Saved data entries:
____

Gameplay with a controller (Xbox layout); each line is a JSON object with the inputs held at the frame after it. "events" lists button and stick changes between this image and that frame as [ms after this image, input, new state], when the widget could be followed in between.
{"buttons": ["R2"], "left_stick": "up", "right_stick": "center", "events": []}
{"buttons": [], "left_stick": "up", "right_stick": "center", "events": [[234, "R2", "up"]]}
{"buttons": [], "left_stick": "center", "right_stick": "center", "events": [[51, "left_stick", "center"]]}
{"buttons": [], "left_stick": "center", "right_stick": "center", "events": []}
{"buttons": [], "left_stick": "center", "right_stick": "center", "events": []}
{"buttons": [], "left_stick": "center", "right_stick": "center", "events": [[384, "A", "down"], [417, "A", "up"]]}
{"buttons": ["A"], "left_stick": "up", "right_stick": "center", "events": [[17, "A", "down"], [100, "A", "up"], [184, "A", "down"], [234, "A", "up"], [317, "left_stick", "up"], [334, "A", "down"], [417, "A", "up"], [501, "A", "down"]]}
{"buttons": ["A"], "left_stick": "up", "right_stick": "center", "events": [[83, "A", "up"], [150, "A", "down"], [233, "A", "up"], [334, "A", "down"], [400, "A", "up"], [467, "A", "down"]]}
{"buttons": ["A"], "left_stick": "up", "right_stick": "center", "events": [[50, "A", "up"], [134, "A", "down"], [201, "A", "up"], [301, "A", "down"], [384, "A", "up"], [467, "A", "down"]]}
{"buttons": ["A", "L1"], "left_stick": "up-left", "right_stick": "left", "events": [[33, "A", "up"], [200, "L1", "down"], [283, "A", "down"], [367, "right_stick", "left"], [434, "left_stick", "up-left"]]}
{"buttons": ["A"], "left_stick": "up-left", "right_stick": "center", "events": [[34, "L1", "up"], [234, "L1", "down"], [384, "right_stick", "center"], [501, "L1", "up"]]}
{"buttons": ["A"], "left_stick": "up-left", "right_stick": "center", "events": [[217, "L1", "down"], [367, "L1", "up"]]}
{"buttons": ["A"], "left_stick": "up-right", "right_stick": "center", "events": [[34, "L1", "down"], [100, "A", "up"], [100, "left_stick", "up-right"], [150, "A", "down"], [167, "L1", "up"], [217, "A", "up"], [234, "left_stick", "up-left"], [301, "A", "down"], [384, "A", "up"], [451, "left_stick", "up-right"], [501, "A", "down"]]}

____

Each line of the data must be retyped exactly.

Gameplay with a controller (Xbox layout); each line is a JSON object with the inputs held at the frame after it. "events" lists button and stick changes between this image and that frame as [ms after this image, input, new state], when the widget could be followed in between.
{"buttons": ["R2"], "left_stick": "up", "right_stick": "center", "events": []}
{"buttons": [], "left_stick": "up", "right_stick": "center", "events": [[234, "R2", "up"]]}
{"buttons": [], "left_stick": "center", "right_stick": "center", "events": [[51, "left_stick", "center"]]}
{"buttons": [], "left_stick": "center", "right_stick": "center", "events": []}
{"buttons": [], "left_stick": "center", "right_stick": "center", "events": []}
{"buttons": [], "left_stick": "center", "right_stick": "center", "events": [[384, "A", "down"], [417, "A", "up"]]}
{"buttons": ["A"], "left_stick": "up", "right_stick": "center", "events": [[17, "A", "down"], [100, "A", "up"], [184, "A", "down"], [234, "A", "up"], [317, "left_stick", "up"], [334, "A", "down"], [417, "A", "up"], [501, "A", "down"]]}
{"buttons": ["A"], "left_stick": "up", "right_stick": "center", "events": [[83, "A", "up"], [150, "A", "down"], [233, "A", "up"], [334, "A", "down"], [400, "A", "up"], [467, "A", "down"]]}
{"buttons": ["A"], "left_stick": "up", "right_stick": "center", "events": [[50, "A", "up"], [134, "A", "down"], [201, "A", "up"], [301, "A", "down"], [384, "A", "up"], [467, "A", "down"]]}
{"buttons": ["A", "L1"], "left_stick": "up-left", "right_stick": "left", "events": [[33, "A", "up"], [200, "L1", "down"], [283, "A", "down"], [367, "right_stick", "left"], [434, "left_stick", "up-left"]]}
{"buttons": ["A"], "left_stick": "up-left", "right_stick": "center", "events": [[34, "L1", "up"], [234, "L1", "down"], [384, "right_stick", "center"], [501, "L1", "up"]]}
{"buttons": ["A"], "left_stick": "up-left", "right_stick": "center", "events": [[217, "L1", "down"], [367, "L1", "up"]]}
{"buttons": ["A"], "left_stick": "up-right", "right_stick": "center", "events": [[34, "L1", "down"], [100, "A", "up"], [100, "left_stick", "up-right"], [150, "A", "down"], [167, "L1", "up"], [217, "A", "up"], [234, "left_stick", "up-left"], [301, "A", "down"], [384, "A", "up"], [451, "left_stick", "up-right"], [501, "A", "down"]]}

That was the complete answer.